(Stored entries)
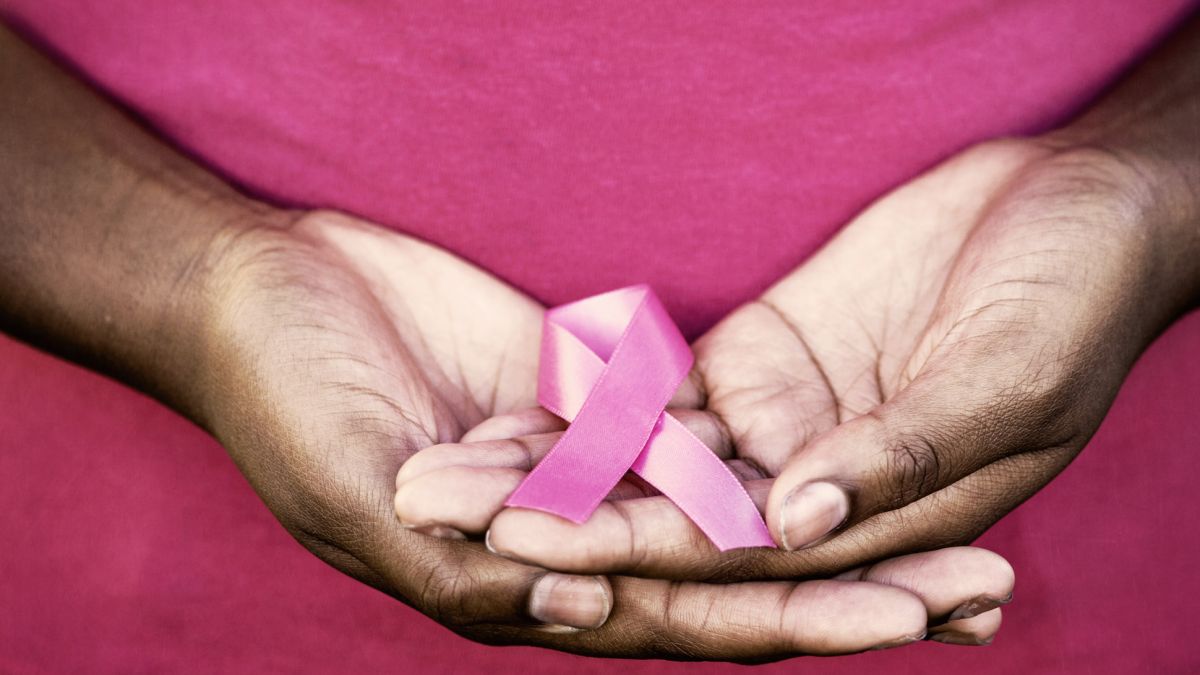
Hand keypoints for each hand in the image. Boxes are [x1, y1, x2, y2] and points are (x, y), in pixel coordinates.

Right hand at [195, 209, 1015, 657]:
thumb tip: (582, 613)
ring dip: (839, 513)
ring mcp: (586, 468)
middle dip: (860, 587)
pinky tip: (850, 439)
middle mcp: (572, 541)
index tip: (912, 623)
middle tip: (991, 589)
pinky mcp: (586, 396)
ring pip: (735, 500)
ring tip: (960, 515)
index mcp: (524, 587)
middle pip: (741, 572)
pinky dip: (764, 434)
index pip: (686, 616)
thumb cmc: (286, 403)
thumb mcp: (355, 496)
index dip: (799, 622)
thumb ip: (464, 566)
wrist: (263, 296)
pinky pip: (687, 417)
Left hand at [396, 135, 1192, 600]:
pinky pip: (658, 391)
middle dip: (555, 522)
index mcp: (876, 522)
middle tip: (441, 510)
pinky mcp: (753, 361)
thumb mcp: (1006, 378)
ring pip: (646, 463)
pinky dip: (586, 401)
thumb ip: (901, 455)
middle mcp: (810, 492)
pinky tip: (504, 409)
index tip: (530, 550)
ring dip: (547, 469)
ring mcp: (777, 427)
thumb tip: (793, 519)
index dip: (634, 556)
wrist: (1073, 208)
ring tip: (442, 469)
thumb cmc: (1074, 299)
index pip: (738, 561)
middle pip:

#### Directions
Reproduce verbatim the stretch of lines beginning with the one containing "index dip: (634, 556)" and ending at the close of the entries above.

#### Task solution
index dip: (634, 556)
wrist: (1073, 208)
ring tip: (442, 469)
thumb cmc: (1074, 299)
index pip: (738, 561)
middle pip:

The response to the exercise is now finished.